1.Het geding in hoger beroep

Voor de leesbaarheid worden partijen hierna Bpf Meubel en [geïntimeerde] genoemd.
Bpf Meubel is bij dagvaarding van 2 april 2019 in hoger beroep gekomen van een vonnis van de kantonrechter in de rechtbank Amsterdam (hierna: de kantonrechter), van 14 januari 2019, onder bovenvermeld zaaknummer gewezen tussen [geïntimeerde] als eiser in conventie tevens verweerder in voorwaardelijke reconventie, en Bpf Meubel als gedaagde in conventie tevens eiseres in voorwaardelijke reconventie.
Partijen hebben daarna de volgende stukken ingediend:
- memorie van grieven, met producties;
- memorie van antwoord, met producties;
- akte zijdens Bpf Meubel d.d. 15 augustus 2019;
- akte zijdens [geïntimeerde] d.d. 20 augustus 2019 in geding brengen producties;
- antwoordakte tevens reactie op producties zijdens Bpf Meubel d.d. 17 september 2019;
- akte schorsing en hervatting zijdens Bpf Meubel d.d. 6 oktober 2020;
Partijen hebben de zaak ter zitting van 30 oktober 2020 doen bepleiten, Bpf Meubel door mr. Leurink voornoemd, en [geïntimeerde] door. mr Sørensen voornoemd, ieder aan de hand van pleitnotities die zijn overgelegd. Bij die gelegenheid hebben beide partijen nog producties in het geding gebracht. Ten slotte is arrest gevraagd.

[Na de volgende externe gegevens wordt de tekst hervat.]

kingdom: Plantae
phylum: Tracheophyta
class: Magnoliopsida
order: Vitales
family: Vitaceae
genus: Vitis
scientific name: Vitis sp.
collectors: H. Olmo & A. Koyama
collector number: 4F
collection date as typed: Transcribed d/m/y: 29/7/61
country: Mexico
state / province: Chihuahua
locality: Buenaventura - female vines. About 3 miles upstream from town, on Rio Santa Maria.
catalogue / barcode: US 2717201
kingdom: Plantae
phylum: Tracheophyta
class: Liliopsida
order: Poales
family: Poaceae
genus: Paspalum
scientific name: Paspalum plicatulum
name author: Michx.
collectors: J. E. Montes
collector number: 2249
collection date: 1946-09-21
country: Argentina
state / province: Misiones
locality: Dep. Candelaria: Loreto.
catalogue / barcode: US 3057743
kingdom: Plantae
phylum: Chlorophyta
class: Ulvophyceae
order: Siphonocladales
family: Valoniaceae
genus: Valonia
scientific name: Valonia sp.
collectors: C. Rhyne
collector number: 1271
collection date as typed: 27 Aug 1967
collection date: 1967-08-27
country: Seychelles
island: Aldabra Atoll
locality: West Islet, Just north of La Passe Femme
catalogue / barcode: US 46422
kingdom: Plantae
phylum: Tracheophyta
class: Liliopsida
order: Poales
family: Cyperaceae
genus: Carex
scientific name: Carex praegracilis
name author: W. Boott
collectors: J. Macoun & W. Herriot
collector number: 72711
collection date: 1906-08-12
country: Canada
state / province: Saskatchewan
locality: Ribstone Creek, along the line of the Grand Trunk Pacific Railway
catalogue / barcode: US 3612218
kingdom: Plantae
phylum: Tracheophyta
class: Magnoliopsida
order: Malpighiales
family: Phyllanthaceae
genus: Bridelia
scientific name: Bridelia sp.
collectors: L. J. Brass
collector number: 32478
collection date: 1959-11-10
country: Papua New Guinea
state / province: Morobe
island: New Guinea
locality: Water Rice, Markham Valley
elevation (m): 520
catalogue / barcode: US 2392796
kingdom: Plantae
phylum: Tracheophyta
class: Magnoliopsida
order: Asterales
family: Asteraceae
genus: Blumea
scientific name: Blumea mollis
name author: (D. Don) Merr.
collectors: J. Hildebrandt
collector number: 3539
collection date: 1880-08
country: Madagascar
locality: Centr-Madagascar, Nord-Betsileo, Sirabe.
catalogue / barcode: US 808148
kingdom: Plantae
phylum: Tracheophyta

Bpf Meubel heeft geconcludeerd dat het hof het bestreden vonnis zal vernietigen en - uitvoerbaar bij voorraad - de vorderingen van [geïntimeerde] alsnog zal afwijzen en de voorwaardelijke vorderingen van Bpf Meubel - indien van toepassing - alsnog zal toewijzen, met veroordeling van [geïntimeerde] in de kosten van het geding in beide instanties, met wettelijke rente.
[geïntimeerde] heeft geconcludeerd tot bekrachtiging van het bestreden vonnis, met - uitvoerbaar bij voorraad - veroordeling van Bpf Meubel in de kosten van het geding in hoger beroep.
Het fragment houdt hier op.